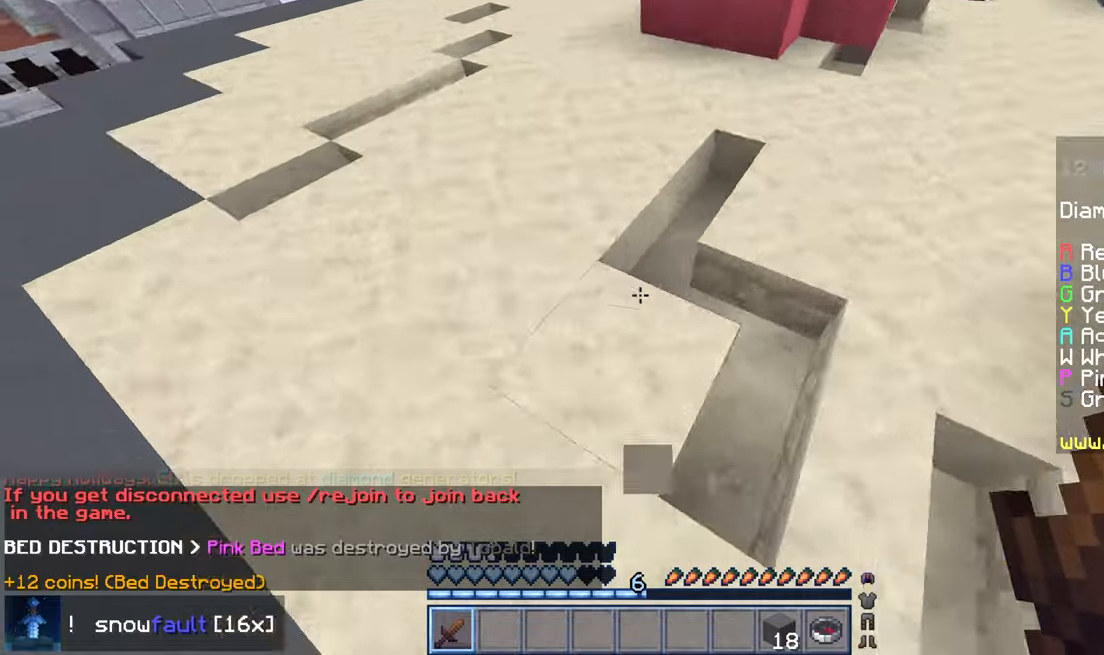
{"keys": ["left", "up"], "mouse": [], "events": []}
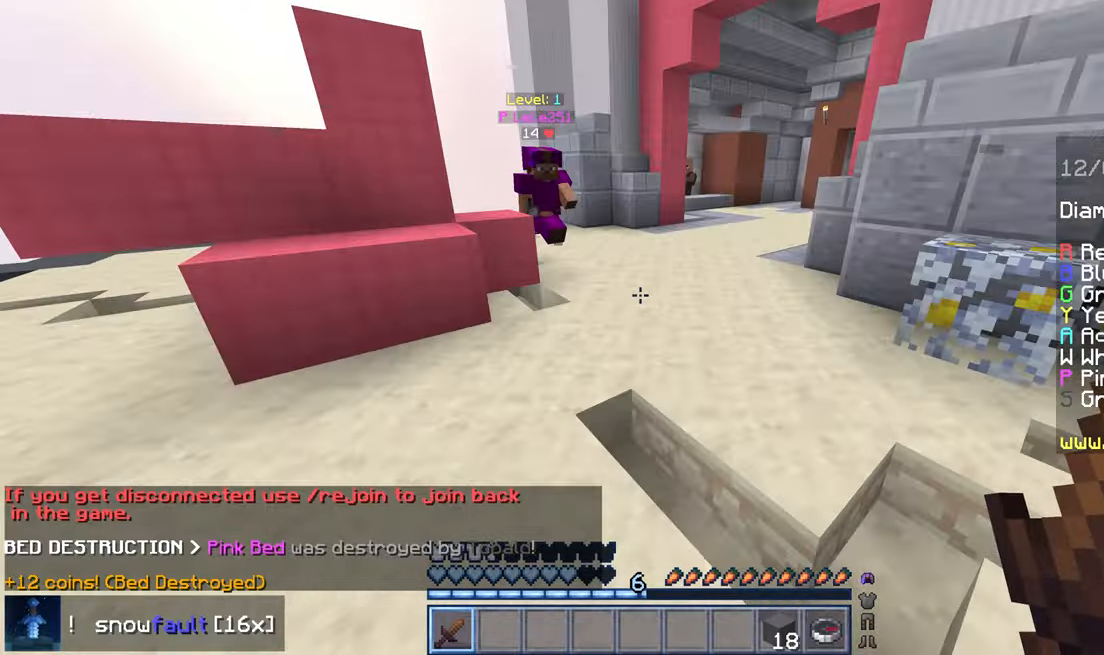
{"keys": [], "mouse": ["left"], "events": [[40, "space", "down"], [280, "space", "up"], [400, "left", "up"], [400, "up", "up"], [480, "mouse_left", "down"]]}
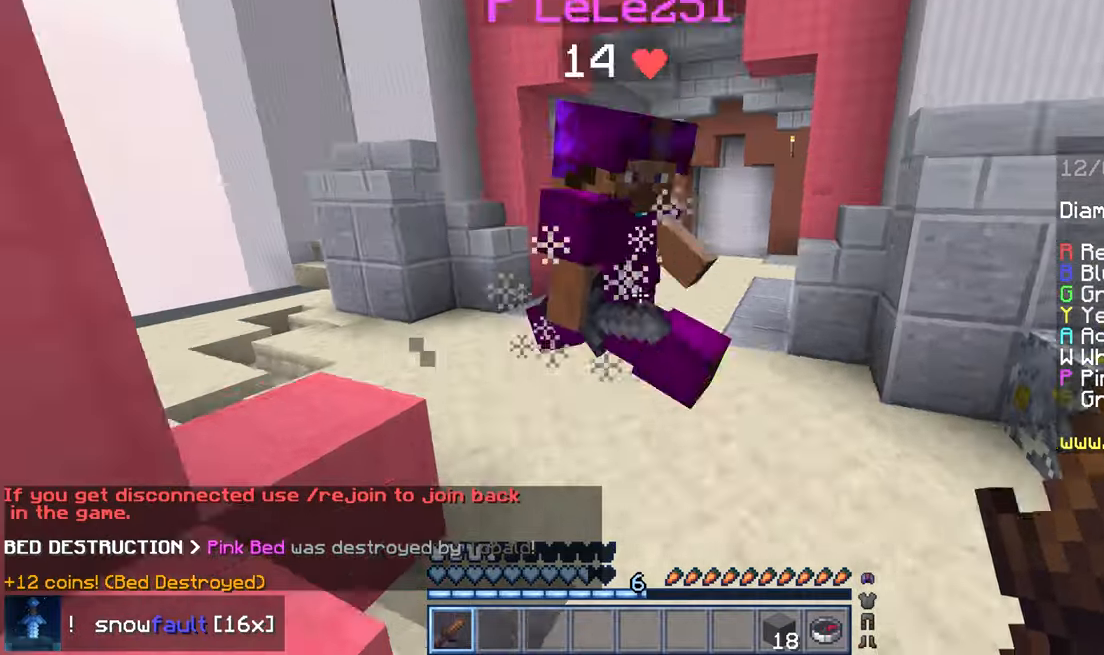
{"keys": ["up"], "mouse": [], "events": [[40, "mouse_left", "up"], [80, "up", "down"], [200, "left", "down"], [480, "left", "up"]]}
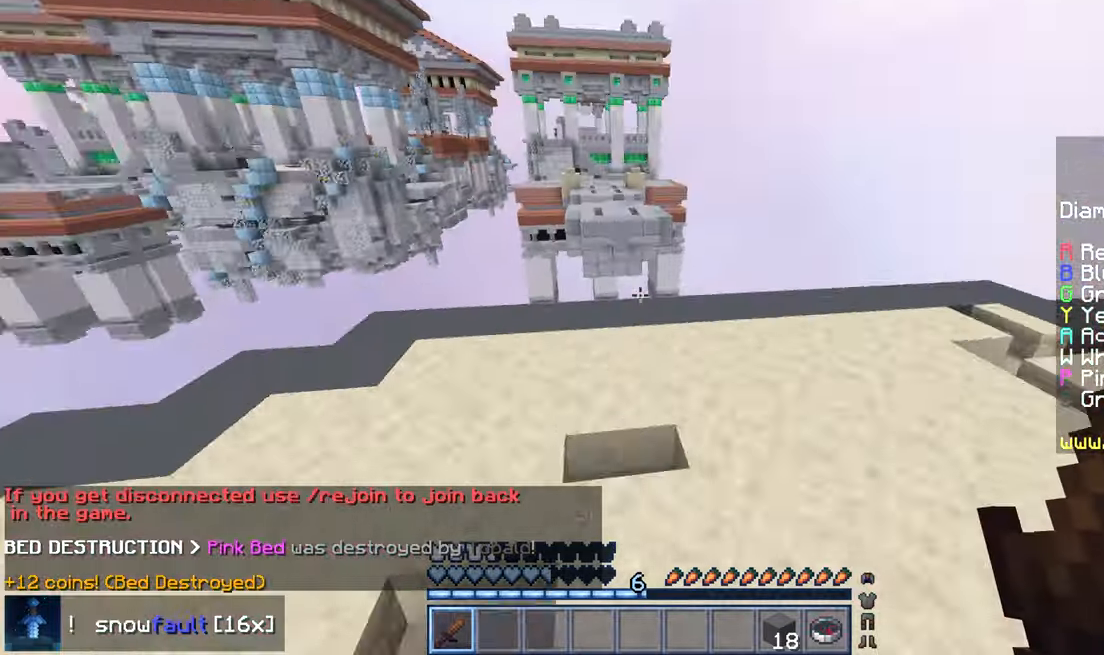
{"keys": ["left", "up"], "mouse": [], "events": [[280, "left", "down"]]}
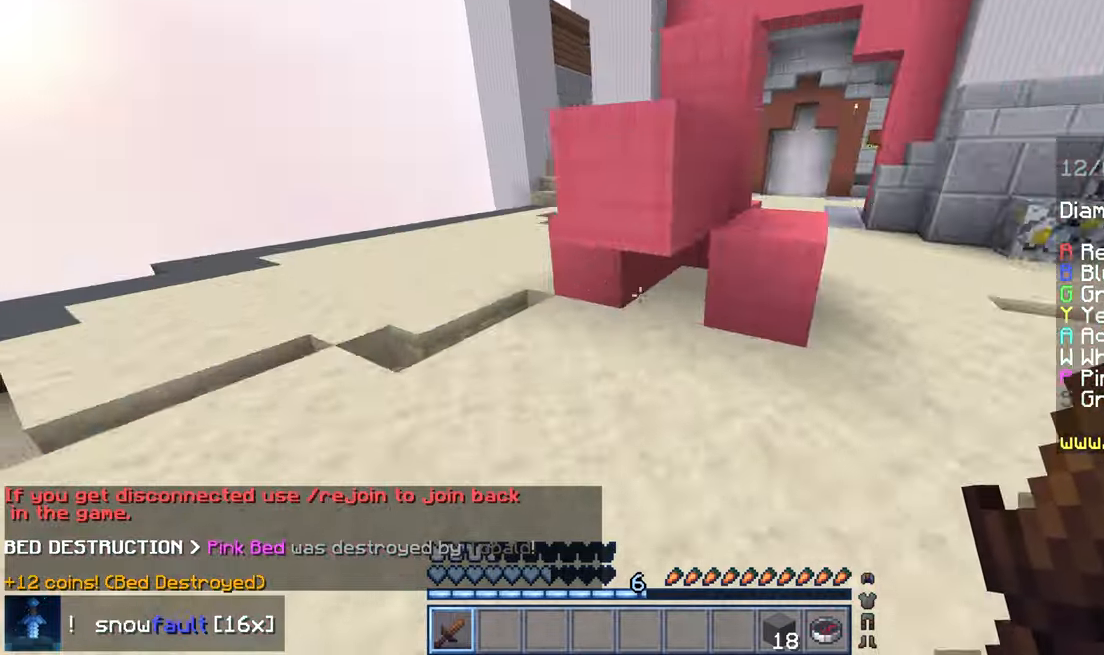
{"keys": ["left", "up"], "mouse": [], "events": []}
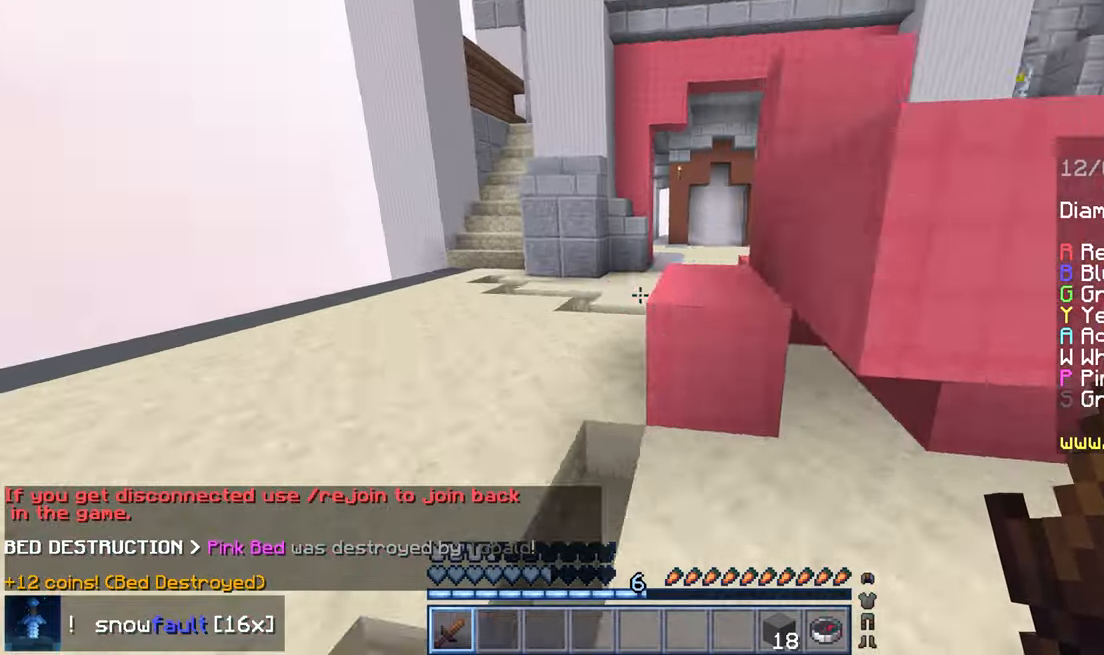
{"keys": ["left", "up"], "mouse": [], "events": []}
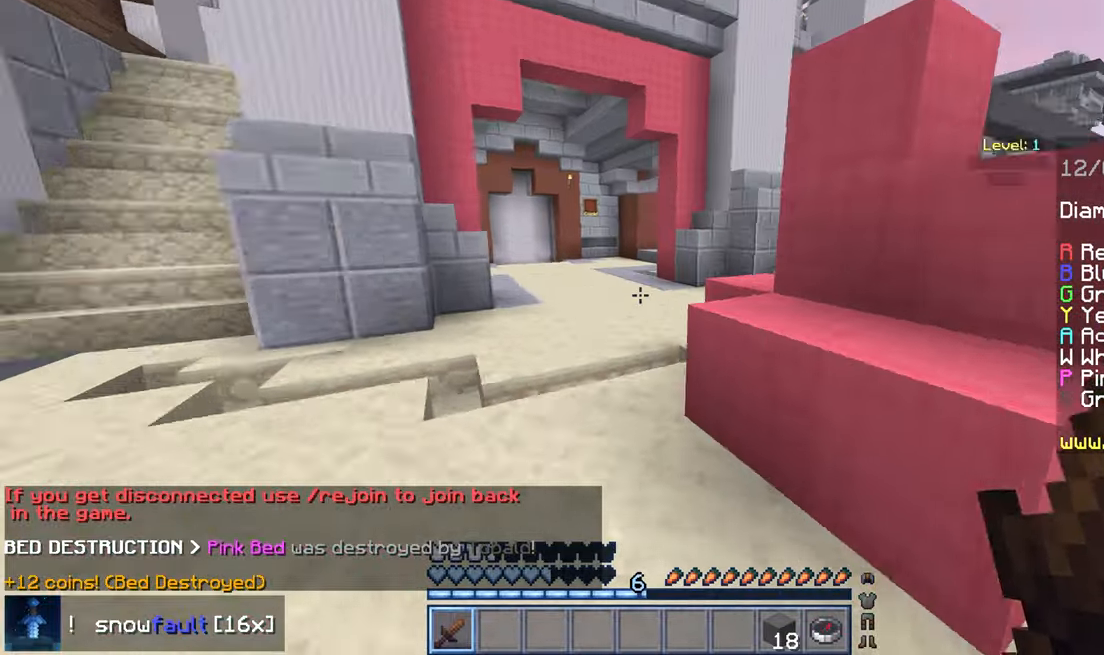
{"keys": ["down", "left"], "mouse": [], "events": [[40, "up", "up"], [120, "left", "up"], [160, "down", "down"], [360, "left", "down"]]}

★ ★ ★ ★ ★ ★ ★

Directions for this task =
Go through the lines of the material, counting those with the word "down"; afterward give only the total.

Answer for this exercise =
4